A esto último lo llamo el efecto Negroni, un cocktail a base de ginebra, campari y vermouth a partes iguales que acaban fundiéndose, convirtiendo cada partícula de cada ingrediente inicial en indetectable.


Bien, pues en una de estas hubo un suceso algo embarazoso que me hizo reflexionar.


Un ser humano, en un turno de preguntas que se extendió más allá de una hora (lo nunca visto), preguntó a los bodegueros por el precio del vino objeto de la puesta de gala. Como también preguntó por cómo veían el enoturismo en la nueva normalidad, a los entrevistados se les olvidó contestar al tema de la cuestión onerosa. Del apoquine. Pues el muchacho esperó educadamente a que le volvieran a dar la palabra, algo que ocurrió a los 25 minutos, y reiteró su cuestión. La botella costaba 40 euros y, menos este chico y algún otro despistado, todo el mundo lo sabía por la información aportada en el dossier de prensa. Esto hacía que la contestación fuera de lo más sencilla: 40 euros. Nadie se iba a sorprender y, hasta entonces, no percibí en el ambiente que nadie se cuestionara ni lo más mínimo el coste de esa referencia. Bueno, pues la que liaron los propietarios para justificar un precio que a nadie le importaba es de las cosas más divertidas que he vivido en este confinamiento. Puro posthumor.


En primer lugar, se resistían a decirlo, como dejando lo inevitable para el final. De hecho, pienso que deseaban que hubiera un apagón digital provocado por alguna tormenta solar o nos destruyera un meteorito solo por no tener que responder. Se percibía la incomodidad, cierta transpiración en el labio superior del ponente y una expresión corporal errática. Apareció el tartamudeo. Aun así, empezaron a señalar que “ojo a la edad del viñedo”, que “tu fíjate qué rendimientos más bajos”, que “si la excelencia”, que “las mejores barricas traídas de Francia en brazos”, que “solo lo han sacado cuando la botella está redonda y que hay que darse cuenta de los costes que conlleva eso”, que “no es un vino para todos los días”, que “lo puedes guardar a modo de inversión, ya que sin duda se irá revalorizando”, etc… Porque tenía la nota de prensa delante, que, si no, hubiera pensado que estábamos ante un vino mileurista.


Pero no. 40 euros. Les provocó autentica desazón decir en un foro de profesionales -no a mi padre, no.

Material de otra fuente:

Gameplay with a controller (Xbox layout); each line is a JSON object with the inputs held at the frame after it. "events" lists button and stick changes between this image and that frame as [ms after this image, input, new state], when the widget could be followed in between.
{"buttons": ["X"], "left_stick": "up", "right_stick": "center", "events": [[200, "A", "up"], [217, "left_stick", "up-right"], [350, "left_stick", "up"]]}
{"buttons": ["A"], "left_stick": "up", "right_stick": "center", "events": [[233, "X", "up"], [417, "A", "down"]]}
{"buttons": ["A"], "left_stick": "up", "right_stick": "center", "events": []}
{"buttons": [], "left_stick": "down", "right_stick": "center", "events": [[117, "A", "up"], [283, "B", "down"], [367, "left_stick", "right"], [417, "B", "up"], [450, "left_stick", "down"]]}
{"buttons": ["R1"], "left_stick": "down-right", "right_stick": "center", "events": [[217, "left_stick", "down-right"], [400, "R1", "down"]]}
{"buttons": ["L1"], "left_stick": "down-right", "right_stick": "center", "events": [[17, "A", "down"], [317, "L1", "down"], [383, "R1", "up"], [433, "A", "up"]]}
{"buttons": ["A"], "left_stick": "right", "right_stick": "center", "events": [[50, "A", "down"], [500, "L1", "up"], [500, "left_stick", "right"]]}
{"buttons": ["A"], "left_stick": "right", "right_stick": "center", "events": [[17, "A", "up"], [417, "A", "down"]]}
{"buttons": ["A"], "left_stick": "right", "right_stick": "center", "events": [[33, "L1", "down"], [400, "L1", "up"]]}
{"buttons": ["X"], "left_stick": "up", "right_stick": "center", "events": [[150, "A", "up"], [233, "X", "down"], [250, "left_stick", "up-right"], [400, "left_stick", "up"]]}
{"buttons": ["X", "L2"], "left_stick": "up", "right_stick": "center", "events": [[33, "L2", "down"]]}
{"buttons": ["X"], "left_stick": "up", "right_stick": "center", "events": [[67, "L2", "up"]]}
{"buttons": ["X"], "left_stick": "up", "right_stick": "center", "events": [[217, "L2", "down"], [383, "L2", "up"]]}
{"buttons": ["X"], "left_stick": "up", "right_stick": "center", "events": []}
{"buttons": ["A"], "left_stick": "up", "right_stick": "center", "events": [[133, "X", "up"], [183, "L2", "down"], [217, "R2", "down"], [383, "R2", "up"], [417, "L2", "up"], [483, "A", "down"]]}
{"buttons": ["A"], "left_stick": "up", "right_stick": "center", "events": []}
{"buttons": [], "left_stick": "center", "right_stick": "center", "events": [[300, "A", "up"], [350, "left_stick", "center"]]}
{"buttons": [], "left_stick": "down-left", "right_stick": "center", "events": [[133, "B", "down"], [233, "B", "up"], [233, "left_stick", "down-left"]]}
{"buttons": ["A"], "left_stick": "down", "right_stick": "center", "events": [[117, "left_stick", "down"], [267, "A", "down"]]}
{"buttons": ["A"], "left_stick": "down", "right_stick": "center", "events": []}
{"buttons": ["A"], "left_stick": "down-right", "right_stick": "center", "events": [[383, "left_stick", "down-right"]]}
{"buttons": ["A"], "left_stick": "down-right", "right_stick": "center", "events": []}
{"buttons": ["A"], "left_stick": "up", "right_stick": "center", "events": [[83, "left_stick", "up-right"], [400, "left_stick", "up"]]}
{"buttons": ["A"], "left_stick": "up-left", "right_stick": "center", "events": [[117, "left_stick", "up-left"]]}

A profesionales- que su tinto top de gama tenía un PVP de 40 euros.


Conste que yo puedo llegar a entender moderada discreción con el tema viendo el percal del consumo de vino en España, en donde cualquier tinto que sobrepase los 20 euros se percibe con sospecha. Pero no te puedes acomplejar así ante el sector especializado por un precio que, de acuerdo, no es #TiesosFriendly, pero vamos, no está ni entre los 500 vinos más caros de este país.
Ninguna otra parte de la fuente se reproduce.